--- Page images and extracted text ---

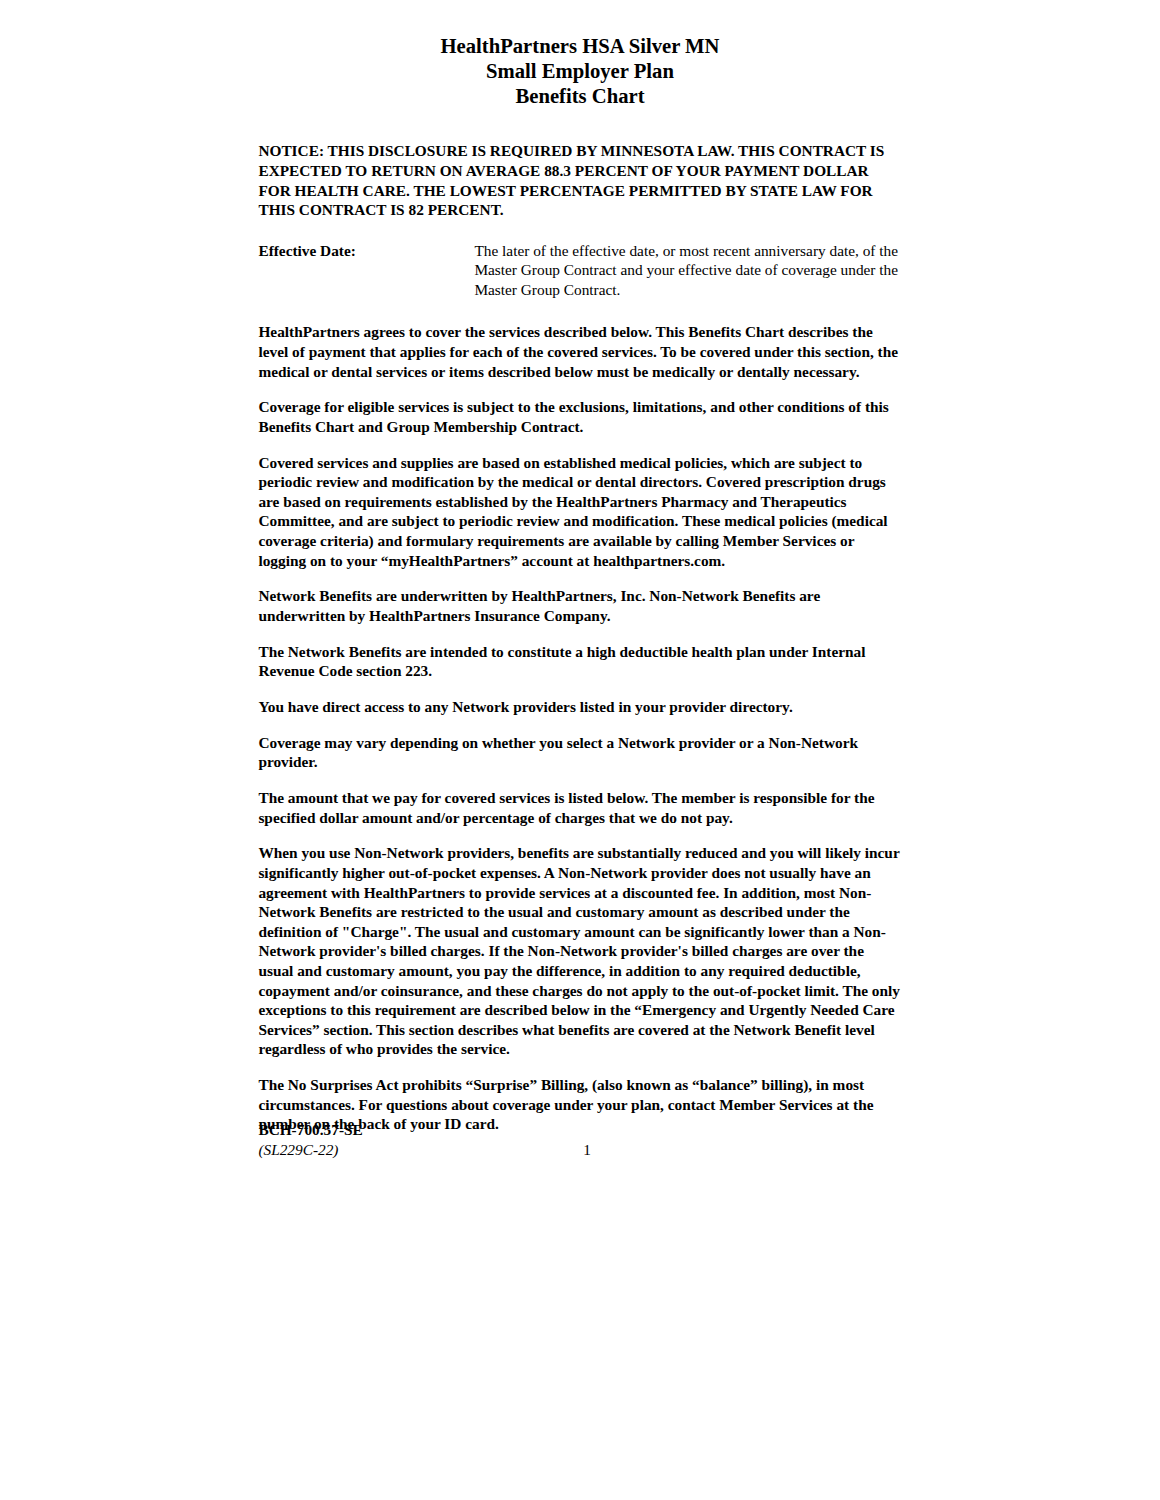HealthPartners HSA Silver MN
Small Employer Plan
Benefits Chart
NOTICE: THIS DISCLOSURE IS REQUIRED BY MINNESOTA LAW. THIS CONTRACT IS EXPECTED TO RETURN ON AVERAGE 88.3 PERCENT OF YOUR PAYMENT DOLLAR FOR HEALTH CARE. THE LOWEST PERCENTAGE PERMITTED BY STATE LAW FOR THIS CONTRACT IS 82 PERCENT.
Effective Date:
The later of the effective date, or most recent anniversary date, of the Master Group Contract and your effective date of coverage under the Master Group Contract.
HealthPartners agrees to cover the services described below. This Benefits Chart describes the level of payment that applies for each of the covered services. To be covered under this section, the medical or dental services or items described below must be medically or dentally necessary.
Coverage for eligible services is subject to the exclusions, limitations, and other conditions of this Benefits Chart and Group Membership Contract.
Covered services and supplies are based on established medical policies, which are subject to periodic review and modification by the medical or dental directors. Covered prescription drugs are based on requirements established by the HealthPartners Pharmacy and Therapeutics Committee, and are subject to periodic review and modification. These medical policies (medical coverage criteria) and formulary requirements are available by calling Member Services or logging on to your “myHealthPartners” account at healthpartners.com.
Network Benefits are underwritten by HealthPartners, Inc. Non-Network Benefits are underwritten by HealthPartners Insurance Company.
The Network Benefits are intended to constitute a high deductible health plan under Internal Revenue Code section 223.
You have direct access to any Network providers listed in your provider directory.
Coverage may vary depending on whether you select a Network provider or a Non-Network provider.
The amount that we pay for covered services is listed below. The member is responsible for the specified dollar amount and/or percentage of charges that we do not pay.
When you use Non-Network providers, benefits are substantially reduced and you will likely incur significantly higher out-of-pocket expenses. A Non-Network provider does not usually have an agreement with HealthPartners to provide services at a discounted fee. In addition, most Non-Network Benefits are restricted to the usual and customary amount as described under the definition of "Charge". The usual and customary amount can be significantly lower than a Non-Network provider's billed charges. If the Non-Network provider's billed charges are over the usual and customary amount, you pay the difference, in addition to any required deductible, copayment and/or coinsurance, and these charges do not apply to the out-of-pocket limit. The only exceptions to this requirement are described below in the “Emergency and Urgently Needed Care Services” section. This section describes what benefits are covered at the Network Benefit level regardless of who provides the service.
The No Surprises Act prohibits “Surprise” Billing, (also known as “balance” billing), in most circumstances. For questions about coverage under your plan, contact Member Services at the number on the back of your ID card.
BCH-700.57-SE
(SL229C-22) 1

--- Exercise instructions ---
Return all the entries word for word, but omit any pictures they contain.

--- Task response ---
HealthPartners HSA Silver MN
Small Employer Plan
Benefits Chart
NOTICE: THIS DISCLOSURE IS REQUIRED BY MINNESOTA LAW. THIS CONTRACT IS EXPECTED TO RETURN ON AVERAGE 88.3 PERCENT OF YOUR PAYMENT DOLLAR FOR HEALTH CARE. THE LOWEST PERCENTAGE PERMITTED BY STATE LAW FOR THIS CONTRACT IS 82 PERCENT.
Effective Date:
The later of the effective date, or most recent anniversary date, of the Master Group Contract and your effective date of coverage under the Master Group Contract.
HealthPartners agrees to cover the services described below. This Benefits Chart describes the level of payment that applies for each of the covered services. To be covered under this section, the medical or dental services or items described below must be medically or dentally necessary.
Coverage for eligible services is subject to the exclusions, limitations, and other conditions of this Benefits Chart and Group Membership Contract.
Covered services and supplies are based on established medical policies, which are subject to periodic review and modification by the medical or dental directors. Covered prescription drugs are based on requirements established by the HealthPartners Pharmacy and Therapeutics Committee, and are subject to periodic review and modification. These medical policies (medical coverage criteria) and formulary requirements are available by calling Member Services or logging on to your “myHealthPartners” account at healthpartners.com.
Network Benefits are underwritten by HealthPartners, Inc. Non-Network Benefits are underwritten by HealthPartners Insurance Company.
The Network Benefits are intended to constitute a high deductible health plan under Internal Revenue Code section 223.
You have direct access to any Network providers listed in your provider directory.
Coverage may vary depending on whether you select a Network provider or a Non-Network provider.
The amount that we pay for covered services is listed below. The member is responsible for the specified dollar amount and/or percentage of charges that we do not pay.
When you use Non-Network providers, benefits are substantially reduced and you will likely incur significantly higher out-of-pocket expenses. A Non-Network provider does not usually have an agreement with HealthPartners to provide services at a discounted fee. In addition, most Non-Network Benefits are restricted to the usual and customary amount as described under the definition of "Charge". The usual and customary amount can be significantly lower than a Non-Network provider's billed charges. If the Non-Network provider's billed charges are over the usual and customary amount, you pay the difference, in addition to any required deductible, copayment and/or coinsurance, and these charges do not apply to the out-of-pocket limit. The only exceptions to this requirement are described below in the “Emergency and Urgently Needed Care Services” section. This section describes what benefits are covered at the Network Benefit level regardless of who provides the service.
The No Surprises Act prohibits “Surprise” Billing, (also known as “balance” billing), in most circumstances. For questions about coverage under your plan, contact Member Services at the number on the back of your ID card.
BCH-700.57-SE
(SL229C-22) 1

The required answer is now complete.